## Directions
Answer these questions about the abstract on hypothermia and phenylephrine-induced contraction:
1. What temperature counted as mild hypothermia in the study?
2. In which aortae did mild hypothermia attenuate phenylephrine-induced contraction?
3. Which two agents attenuated the enhancing effect of hypothermia on phenylephrine-induced endothelial Rho-kinase membrane translocation?
### Selected excerpt
Nitric oxide-mediated inhibition of phenylephrine-induced contraction in response to hypothermia is partially modulated by endothelial Rho-kinase

Abstract

This study examined the possible upstream cellular signaling pathway associated with nitric oxide (NO)-mediated inhibition of phenylephrine-induced contraction in isolated rat aortae in response to mild hypothermia, with a particular focus on endothelial Rho-kinase. We examined the effects of mild hypothermia (33 degrees C), wortmannin, N-omega-nitro-L-arginine methyl ester (L-NAME), Y-27632, 1H-[1,2,4]oxadiazolo[4,3-a]quinoxalin- 1 -one (ODQ) and methylene blue, alone and combined, on phenylephrine-induced contraction in isolated rat aortae. Finally, we examined the effects of mild hypothermia, wortmannin, Y-27632 and L-NAME, alone and combined, on endothelial nitric oxide synthase (eNOS) and endothelial Rho-kinase membrane translocation induced by phenylephrine. Mild hypothermia attenuated phenylephrine-induced contraction only in endothelium-intact aortae. L-NAME, wortmannin, ODQ and methylene blue increased phenylephrine-induced contraction of endothelium-intact aortae pretreated at 33 degrees C. Wortmannin did not significantly alter the L-NAME-induced enhancement of phenylephrine-induced maximal contraction of endothelium-intact aortae pretreated at 33 degrees C. Wortmannin abolished the ability of Y-27632 to magnify the hypothermic inhibition of maximal phenylephrine-induced contraction. Wortmannin and L-NAME inhibited the enhancing effect of mild hypothermia on phenylephrine-induced eNOS phosphorylation. Y-27632 and L-NAME attenuated the enhancing effect of hypothermia on phenylephrine-induced endothelial Rho-kinase membrane translocation. The results suggest that hypothermia-induced, NO-dependent inhibition of phenylephrine-induced contraction is mediated by phosphoinositide 3-kinase and inhibited by endothelial Rho-kinase activation.
######
### Data listing
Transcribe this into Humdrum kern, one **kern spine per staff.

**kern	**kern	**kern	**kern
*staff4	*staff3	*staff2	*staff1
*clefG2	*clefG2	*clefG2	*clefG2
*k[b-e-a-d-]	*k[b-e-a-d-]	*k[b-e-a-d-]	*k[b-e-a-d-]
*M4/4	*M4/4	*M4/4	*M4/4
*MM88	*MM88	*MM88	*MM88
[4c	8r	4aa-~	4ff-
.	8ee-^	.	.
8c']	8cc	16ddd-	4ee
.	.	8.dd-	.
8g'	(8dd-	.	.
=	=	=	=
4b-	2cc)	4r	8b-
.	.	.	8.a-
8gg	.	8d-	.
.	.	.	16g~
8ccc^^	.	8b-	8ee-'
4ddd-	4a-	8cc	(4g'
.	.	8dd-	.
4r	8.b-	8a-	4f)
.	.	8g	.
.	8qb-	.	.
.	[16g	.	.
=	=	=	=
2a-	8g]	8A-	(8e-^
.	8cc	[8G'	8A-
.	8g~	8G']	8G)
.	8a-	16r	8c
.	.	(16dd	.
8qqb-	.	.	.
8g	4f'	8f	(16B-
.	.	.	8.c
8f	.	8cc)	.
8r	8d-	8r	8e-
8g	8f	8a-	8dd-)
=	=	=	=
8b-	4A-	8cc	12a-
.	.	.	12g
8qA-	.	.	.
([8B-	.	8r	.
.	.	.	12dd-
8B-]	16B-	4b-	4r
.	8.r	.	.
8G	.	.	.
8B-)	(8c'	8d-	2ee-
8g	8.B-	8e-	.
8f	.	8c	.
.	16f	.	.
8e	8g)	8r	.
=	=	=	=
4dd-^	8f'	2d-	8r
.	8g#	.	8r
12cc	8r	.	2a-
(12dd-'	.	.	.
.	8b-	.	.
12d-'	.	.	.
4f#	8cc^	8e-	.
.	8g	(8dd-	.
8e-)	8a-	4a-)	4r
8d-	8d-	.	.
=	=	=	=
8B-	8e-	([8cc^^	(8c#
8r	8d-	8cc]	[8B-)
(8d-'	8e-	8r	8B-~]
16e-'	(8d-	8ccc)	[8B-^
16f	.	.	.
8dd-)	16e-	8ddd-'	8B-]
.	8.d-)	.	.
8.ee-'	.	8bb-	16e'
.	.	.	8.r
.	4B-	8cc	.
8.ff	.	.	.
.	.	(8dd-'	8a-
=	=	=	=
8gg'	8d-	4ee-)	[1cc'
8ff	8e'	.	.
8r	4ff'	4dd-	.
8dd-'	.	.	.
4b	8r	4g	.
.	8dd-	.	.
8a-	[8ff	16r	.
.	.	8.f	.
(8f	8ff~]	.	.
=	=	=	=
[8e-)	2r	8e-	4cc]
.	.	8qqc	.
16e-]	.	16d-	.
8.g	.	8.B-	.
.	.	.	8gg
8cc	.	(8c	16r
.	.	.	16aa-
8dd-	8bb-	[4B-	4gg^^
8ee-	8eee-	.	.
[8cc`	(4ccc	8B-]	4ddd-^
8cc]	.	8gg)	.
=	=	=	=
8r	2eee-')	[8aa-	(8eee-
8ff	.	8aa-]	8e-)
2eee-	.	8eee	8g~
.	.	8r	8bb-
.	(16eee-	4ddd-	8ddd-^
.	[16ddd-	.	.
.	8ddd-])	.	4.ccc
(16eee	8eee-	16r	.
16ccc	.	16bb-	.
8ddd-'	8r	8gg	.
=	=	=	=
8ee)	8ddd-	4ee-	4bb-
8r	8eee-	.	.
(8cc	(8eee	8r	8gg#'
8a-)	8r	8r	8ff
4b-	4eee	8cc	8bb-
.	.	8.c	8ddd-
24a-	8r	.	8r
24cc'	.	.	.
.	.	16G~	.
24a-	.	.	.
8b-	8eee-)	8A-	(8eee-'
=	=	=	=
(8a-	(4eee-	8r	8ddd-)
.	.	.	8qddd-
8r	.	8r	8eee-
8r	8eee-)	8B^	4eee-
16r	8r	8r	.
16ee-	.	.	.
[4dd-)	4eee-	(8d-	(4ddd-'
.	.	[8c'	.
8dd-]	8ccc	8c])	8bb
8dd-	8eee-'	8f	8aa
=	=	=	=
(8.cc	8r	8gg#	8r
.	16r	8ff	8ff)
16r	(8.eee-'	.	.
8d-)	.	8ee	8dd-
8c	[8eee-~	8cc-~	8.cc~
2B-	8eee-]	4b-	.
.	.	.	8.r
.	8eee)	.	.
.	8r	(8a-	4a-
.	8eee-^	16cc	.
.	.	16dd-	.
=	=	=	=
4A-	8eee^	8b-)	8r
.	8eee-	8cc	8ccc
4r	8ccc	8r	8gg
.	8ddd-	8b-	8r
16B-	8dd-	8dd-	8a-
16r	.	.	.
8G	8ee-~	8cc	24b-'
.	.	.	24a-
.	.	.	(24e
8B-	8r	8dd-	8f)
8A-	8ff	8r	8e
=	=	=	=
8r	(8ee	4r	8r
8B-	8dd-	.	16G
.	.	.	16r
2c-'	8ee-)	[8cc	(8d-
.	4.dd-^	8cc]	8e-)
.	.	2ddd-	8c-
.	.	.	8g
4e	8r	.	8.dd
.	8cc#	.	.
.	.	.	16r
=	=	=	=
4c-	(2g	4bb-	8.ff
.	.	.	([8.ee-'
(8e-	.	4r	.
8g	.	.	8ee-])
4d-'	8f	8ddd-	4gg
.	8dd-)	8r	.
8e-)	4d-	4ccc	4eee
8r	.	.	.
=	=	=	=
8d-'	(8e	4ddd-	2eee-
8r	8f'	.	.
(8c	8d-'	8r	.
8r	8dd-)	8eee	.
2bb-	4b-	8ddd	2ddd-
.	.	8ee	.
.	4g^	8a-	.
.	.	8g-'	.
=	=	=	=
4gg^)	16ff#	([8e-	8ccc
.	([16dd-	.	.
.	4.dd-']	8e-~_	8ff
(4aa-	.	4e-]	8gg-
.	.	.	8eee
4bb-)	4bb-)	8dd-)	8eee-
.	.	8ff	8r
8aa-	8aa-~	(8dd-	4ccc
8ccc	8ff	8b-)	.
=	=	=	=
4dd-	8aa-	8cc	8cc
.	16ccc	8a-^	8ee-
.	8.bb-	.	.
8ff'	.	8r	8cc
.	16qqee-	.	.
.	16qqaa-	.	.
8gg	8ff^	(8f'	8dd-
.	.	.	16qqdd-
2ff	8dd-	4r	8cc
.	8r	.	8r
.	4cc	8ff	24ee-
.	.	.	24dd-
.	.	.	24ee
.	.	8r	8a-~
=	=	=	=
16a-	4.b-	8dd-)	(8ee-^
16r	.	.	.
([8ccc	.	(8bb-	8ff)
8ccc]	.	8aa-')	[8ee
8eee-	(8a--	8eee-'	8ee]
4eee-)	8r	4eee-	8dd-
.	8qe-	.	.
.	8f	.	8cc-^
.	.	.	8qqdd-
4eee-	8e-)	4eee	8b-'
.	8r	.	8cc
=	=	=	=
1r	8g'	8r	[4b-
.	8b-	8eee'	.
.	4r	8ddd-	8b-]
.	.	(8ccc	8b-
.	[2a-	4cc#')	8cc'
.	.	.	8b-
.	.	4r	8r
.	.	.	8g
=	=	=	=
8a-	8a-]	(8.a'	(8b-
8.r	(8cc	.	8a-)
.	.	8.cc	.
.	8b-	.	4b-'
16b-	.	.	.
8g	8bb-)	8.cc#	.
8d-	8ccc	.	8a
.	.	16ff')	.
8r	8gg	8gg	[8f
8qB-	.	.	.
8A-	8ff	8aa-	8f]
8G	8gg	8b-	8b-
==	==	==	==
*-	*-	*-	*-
######
## Task result
1. 33 degrees C.
2. Only in endothelium-intact aortae.
3. Y-27632 and L-NAME.